■ What this task involves ■
Of all the lines below, return only those starting with the line holding "ring dip: (32, 211)" and going on through the line holding "ring tip: (154, 178)", exactly as written.

■ Data ■

————

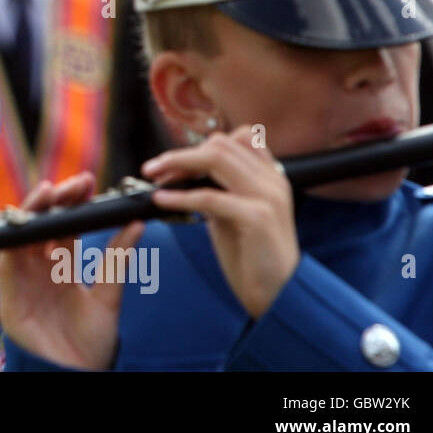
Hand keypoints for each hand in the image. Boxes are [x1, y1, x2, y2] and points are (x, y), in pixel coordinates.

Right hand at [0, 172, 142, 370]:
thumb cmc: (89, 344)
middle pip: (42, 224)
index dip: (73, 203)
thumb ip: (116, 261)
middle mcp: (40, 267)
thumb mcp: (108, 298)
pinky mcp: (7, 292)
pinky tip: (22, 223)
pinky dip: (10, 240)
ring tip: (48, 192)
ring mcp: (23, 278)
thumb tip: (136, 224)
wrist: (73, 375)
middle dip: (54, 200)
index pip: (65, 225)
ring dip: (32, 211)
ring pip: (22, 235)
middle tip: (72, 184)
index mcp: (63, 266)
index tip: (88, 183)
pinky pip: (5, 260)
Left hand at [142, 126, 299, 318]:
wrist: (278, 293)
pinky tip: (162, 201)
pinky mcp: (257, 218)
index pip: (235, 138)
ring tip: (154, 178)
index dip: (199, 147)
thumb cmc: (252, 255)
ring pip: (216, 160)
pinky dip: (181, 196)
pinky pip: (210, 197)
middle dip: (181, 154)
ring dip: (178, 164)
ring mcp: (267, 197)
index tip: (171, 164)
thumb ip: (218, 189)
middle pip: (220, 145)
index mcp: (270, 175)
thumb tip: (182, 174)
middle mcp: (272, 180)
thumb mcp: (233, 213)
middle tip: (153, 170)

————

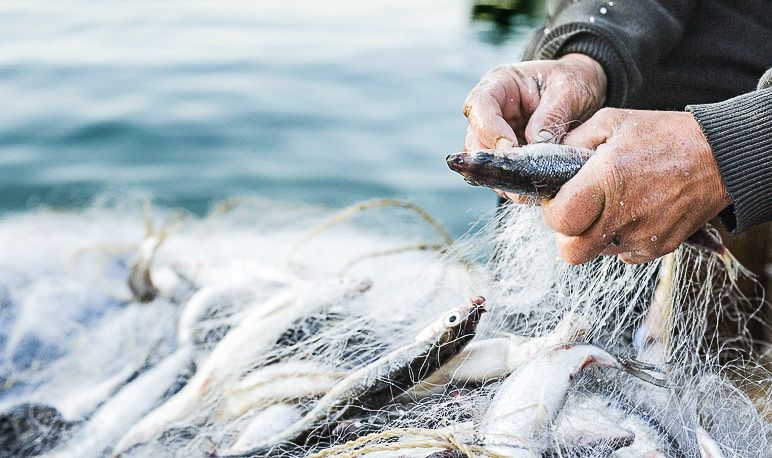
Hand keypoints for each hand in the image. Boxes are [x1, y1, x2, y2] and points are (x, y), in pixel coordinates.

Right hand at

————

■ The completed task ■
ring dip: (32, 211)
ring pip: (22, 235)
middle tip: (72, 184)
index mcp: (63, 266)
index tip: (88, 183)
pinky pip: (5, 260)
Left hand at [142, 126, 299, 318]:
wrist: (278, 293)
pinky tip: (162, 201)
pinky mcp: (257, 218)
index pip: (235, 138)
ring tip: (154, 178)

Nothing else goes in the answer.